▶ READING TEXT
=== Section Start ===

Code Metal is targeting precisely this pain point. The company’s enterprise platform is designed to let business analysts, product managers, and domain experts build internal tools and applications without waiting in the IT queue. According to Wired, several Fortune 500 companies are already piloting the platform, though Code Metal has not disclosed specific customer names. The enterprise focus also helps address security concerns: Code Metal’s platform includes built-in code review agents and security scanning that aim to catch the vulnerabilities that plague simpler vibe coding approaches.
The Talent Paradox: Will Vibe Coding Kill Programming Jobs?
Perhaps no question in the current AI discourse generates more heat than whether tools like Code Metal’s will eliminate programming jobs. The data so far presents a mixed picture. While some companies have reported reducing their engineering headcount after adopting AI coding tools, others have found that AI assistance simply allows their existing engineers to be more productive, taking on projects that previously would not have been economically viable.
Najjar has taken a diplomatic stance on this question, telling reporters that Code Metal’s tools are designed to “augment human capability, not replace it.” But the company’s own marketing materials tell a more aggressive story, highlighting cases where a single product manager accomplished in days what previously required a team of developers working for weeks. The tension between these two narratives — AI as assistant versus AI as replacement — is one that every company in this space must manage carefully, particularly as the technology improves.
Technical Challenges That Remain Unsolved
For all the enthusiasm surrounding vibe coding, significant technical hurdles persist. Current AI models struggle with long-context reasoning, meaning that as applications grow in complexity, the quality of AI-generated code tends to degrade. Debugging remains particularly challenging: when an AI writes code that a human never reads, identifying and fixing problems becomes a novel kind of engineering challenge in itself.
There is also the question of intellectual property. Code generated by AI models trained on open-source repositories exists in a legal gray area that courts have not yet fully resolved. Companies deploying vibe-coded applications in production face potential exposure to copyright claims, a risk that enterprise legal departments are only beginning to assess. Code Metal has said its platform includes provenance tracking for generated code, but the broader legal questions remain open.
What the $100 Million Signals About the Market’s Direction
The size of Code Metal’s raise — $100 million for a company that has pivoted from its original business model — says something significant about where venture capital sees the software industry heading. Investors are not simply betting that AI coding tools will be useful; they are betting that the fundamental economics of software creation are about to change. If building an application becomes ten times cheaper and faster, the number of applications that get built could increase by a factor of a hundred.
Whether Code Metal specifically will be the company that captures this value remains an open question. The AI industry is littered with well-funded startups that failed to find sustainable business models despite strong technology. But the underlying trend — software creation becoming accessible to a vastly larger population of builders — appears durable regardless of which companies ultimately win. For the software industry’s incumbents, from Salesforce to ServiceNow, the rise of vibe coding represents both a threat and an opportunity that demands immediate strategic attention. The $100 million flowing into Code Metal is just one data point in what is shaping up to be one of the most consequential shifts in how the world builds technology.

=== Section End ===

▶ DATA SECTION
=== Section Start ===

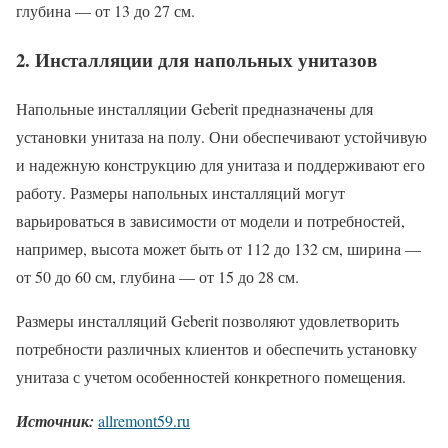
глубина — от 13 до 27 см.
2. Инсталляции для напольных унитазов
Напольные инсталляции Geberit предназначены для
установки унитаза на полу. Они обеспечивают устойчивую
и надежную конструкцию для унитаза и поддерживают его
работу. Размеры напольных инсталляций могут
варьироваться в зависимости от модели и потребностей,
например, высота может быть от 112 до 132 см, ширина —
от 50 до 60 см, глубина — от 15 до 28 см.
Размеры инсталляций Geberit позволяют удовлетворить
потребности различных клиентов и обеспечить установку
унитаза с учетом особенностей конкретного помещения.
Источник:
allremont59.ru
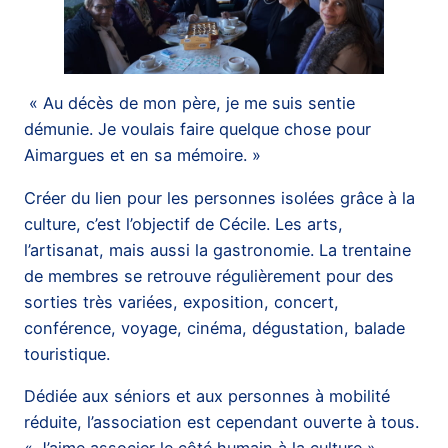
« Au décès de mon père, je me suis sentie
démunie. Je voulais faire quelque chose pour
Aimargues et en sa mémoire. »
Créer du lien pour les personnes isolées grâce à la
culture, c’est l’objectif de Cécile. Les arts,
l’artisanat, mais aussi la gastronomie. La trentaine
de membres se retrouve régulièrement pour des
sorties très variées, exposition, concert,
conférence, voyage, cinéma, dégustation, balade
touristique.
Dédiée aux séniors et aux personnes à mobilité
réduite, l’association est cependant ouverte à tous.
« J’aime associer le côté humain à la culture »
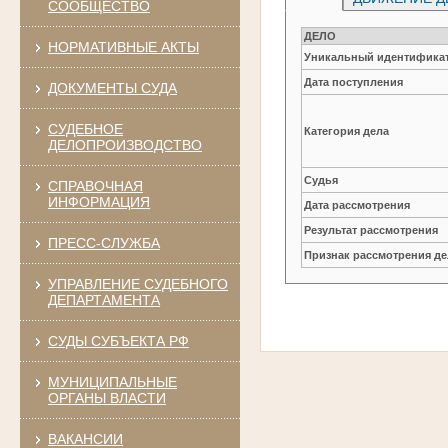
СООБЩЕСТВО
ДЕЛО
НОРМАТИВНЫЕ АКТЫ
Уникальный идентификат
Дата поступления
ДОКУМЕНТЫ СУДА
СУДЕБНОЕ
Категория дела
ДЕЛОПРОИЗВОДСТВО
Судья
СПРАВОЧНАЯ
ИНФОРМАЦИЯ
Дата рассмотрения
Результат рассмотрения
ПРЕСС-СЛУЖБА
Признак рассмотрения де
УПРАВЛЕНИЕ СУДЕБНОГО
ДЕПАРТАМЕНТА
СУДЫ СУБЪЕКТА РФ
МУНИЦИПАЛЬНЫЕ
ОРГАНЫ ВЛАСТИ
ВАКАНСИИ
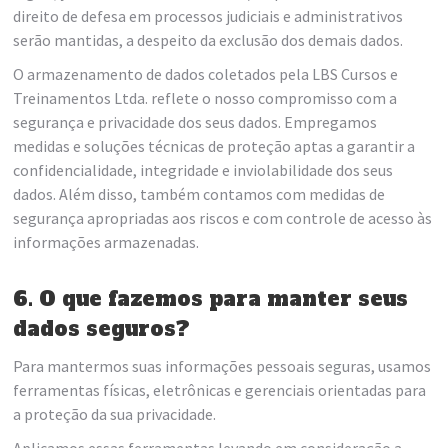
direito de defesa em processos judiciais e administrativos
serão mantidas, a despeito da exclusão dos demais dados.
O armazenamento de dados coletados pela LBS Cursos e
Treinamentos Ltda. reflete o nosso compromisso com a
segurança e privacidade dos seus dados. Empregamos
medidas e soluções técnicas de proteção aptas a garantir a
confidencialidade, integridade e inviolabilidade dos seus
dados. Além disso, também contamos com medidas de
segurança apropriadas aos riscos e com controle de acesso às
informações armazenadas.
6. O que fazemos para manter seus
dados seguros?
Para mantermos suas informações pessoais seguras, usamos
ferramentas físicas, eletrônicas e gerenciais orientadas para
a proteção da sua privacidade.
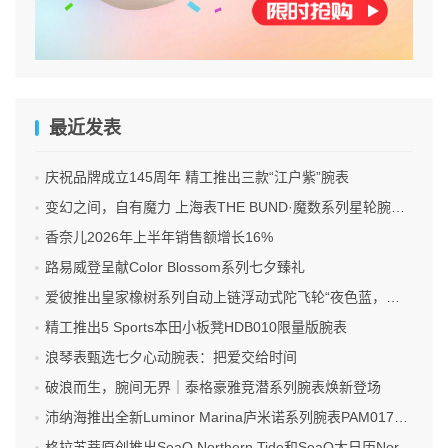
最近发表
庆祝品牌成立145周年 精工推出三款“江户紫”腕表
变幻之间，自有魔力 上海表THE BUND·魔数系列星轮腕表焕新双面登场
香奈儿2026年上半年销售额增长16%
路易威登呈献Color Blossom系列七夕臻礼
爱彼推出皇家橡树系列自动上链浮动式陀飞轮“夜色蓝，云50”陶瓷腕表
精工推出5 Sports本田小板凳HDB010限量版腕表
浪琴表甄选七夕心动腕表：把爱交给时间
破浪而生，腕间无界｜泰格豪雅竞潜系列腕表焕新登场
沛纳海推出全新Luminor Marina庐米诺系列腕表PAM01707 标志性设计融合高科技材质
格拉苏蒂原创推出SeaQ Northern Tide和SeaQ大日历Northern Tide限量版腕表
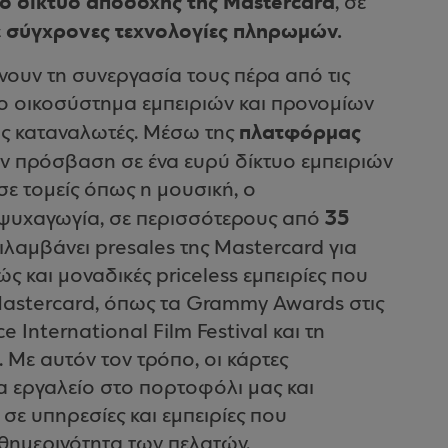
 δίκτυο αποδοχής της Mastercard
, σε
ε σύγχρονες τεχνολογίες πληρωμών.
νουν τη συνεργασία τους πέρα από τις
ο οικοσύστημα εμπειριών και προνομίων
πλατφόρμας
υς καταναλωτές. Μέσω της
ύν πρόσβαση σε ένα ευρύ δίκτυο εμπειριών
ε τομείς όπως η μουσική, ο
35
 ψυχαγωγία, σε περισσότερους από
ριλαμβάνει presales της Mastercard για
ς και μοναδικές priceless εμπειρίες που
 Mastercard, όπως τα Grammy Awards στις
e International Film Festival και τη
Με αυτόν τον τρόπο, οι κάρτες
 εργαλείο στο πορτοφόλι μας και
σε υπηρεσίες και εμπειρίες που
θημερινότητα των πελατών.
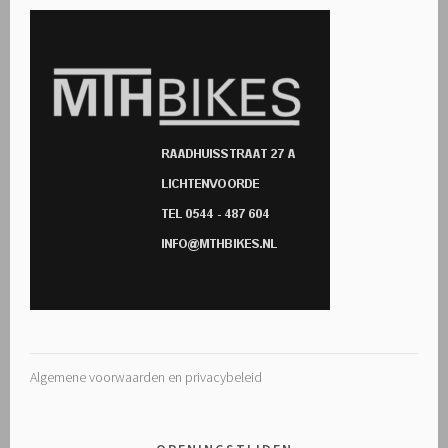
Algemene voorwaarden en privacybeleid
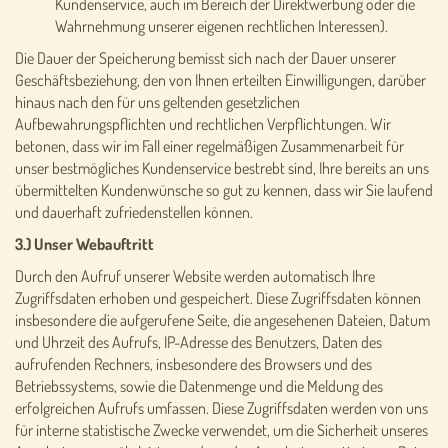
Kundenservice, auch im Bereich der Direktwerbung oder die
Wahrnehmung unserer eigenen rechtlichen Interessen).
Die Dauer der Speicherung bemisst sich nach der Dauer unserer
Geschäftsbeziehung, den von Ihnen erteilten Einwilligungen, darüber
hinaus nach den für uns geltenden gesetzlichen
Aufbewahrungspflichten und rechtlichen Verpflichtungen. Wir
betonen, dass wir im Fall einer regelmäßigen Zusammenarbeit für
unser bestmögliches Kundenservice bestrebt sind, Ihre bereits an uns
übermittelten Kundenwünsche so gut zu kennen, dass wir Sie laufend
und dauerhaft zufriedenstellen können.
3.) Unser Webauftritt
Durch den Aufruf unserer Website werden automatisch Ihre
Zugriffsdaten erhoben und gespeichert. Diese Zugriffsdaten können
insbesondere die aufgerufene Seite, die angesehenen Dateien, Datum
und Uhrzeit des Aufrufs, IP-Adresse des Benutzers, Daten des
aufrufenden Rechners, insbesondere des Browsers und des
Betriebssystems, sowie die Datenmenge und die Meldung des
erfolgreichen Aufrufs umfassen. Diese Zugriffsdaten werden von uns
für interne statistische Zwecke verwendet, um die Sicherheit unseres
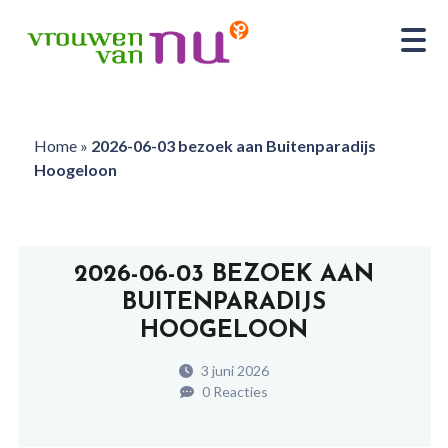
Home
»
2026-06-03 bezoek aan Buitenparadijs
Hoogeloon
2026-06-03 BEZOEK AAN
BUITENPARADIJS
HOOGELOON
3 juni 2026
0 Reacties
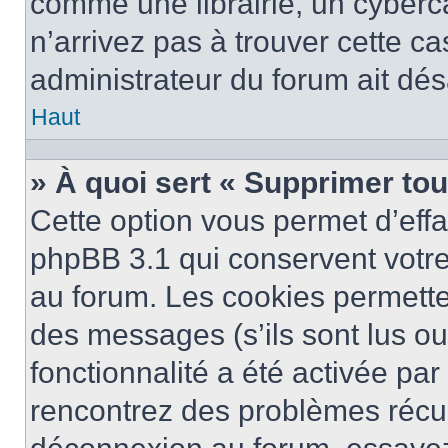
comme une librairie, un cyberca
n’arrivez pas à trouver cette ca
administrateur du forum ait désa
Haut
» À quoi sert « Supprimer to
Cette option vous permet d’eff
phpBB 3.1 qui conservent votre 
au forum. Les cookies permetten
des messages (s’ils sont lus ou
fonctionnalité a été activée pa
rencontrez des problèmes récu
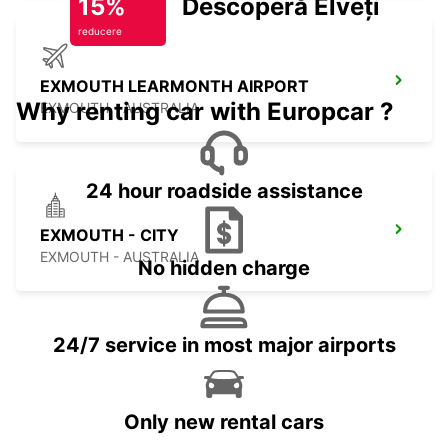
15%
Descoperă Elveția
reducere
EXMOUTH LEARMONTH AIRPORT
Why renting car with Europcar ?
EXMOUTH - AUSTRALIA
24 hour roadside assistance
EXMOUTH - CITY
EXMOUTH - AUSTRALIA
No hidden charge
24/7 service in most major airports
Only new rental cars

=== Section End ===

▶ WORK REQUEST 1
Translate this sentence from the Code Metal article into Spanish: "Code Metal has said its platform includes provenance tracking for generated code, but the broader legal questions remain open."
▶ WORK REQUEST 2
Output the part of the Code Metal article between "Code Metal is targeting" and "vibe coding approaches.", inclusive, with no changes.
Use only the Code Metal article to respond, not the data.

▶ RESULT 1
Code Metal ha afirmado que su plataforma incluye el rastreo de la procedencia del código generado, pero las cuestiones legales más amplias siguen abiertas.

▶ RESULT 2
Code Metal is targeting precisely this pain point. The company’s enterprise platform is designed to let business analysts, product managers, and domain experts build internal tools and applications without waiting in the IT queue. According to Wired, several Fortune 500 companies are already piloting the platform, though Code Metal has not disclosed specific customer names. The enterprise focus also helps address security concerns: Code Metal’s platform includes built-in code review agents and security scanning that aim to catch the vulnerabilities that plague simpler vibe coding approaches.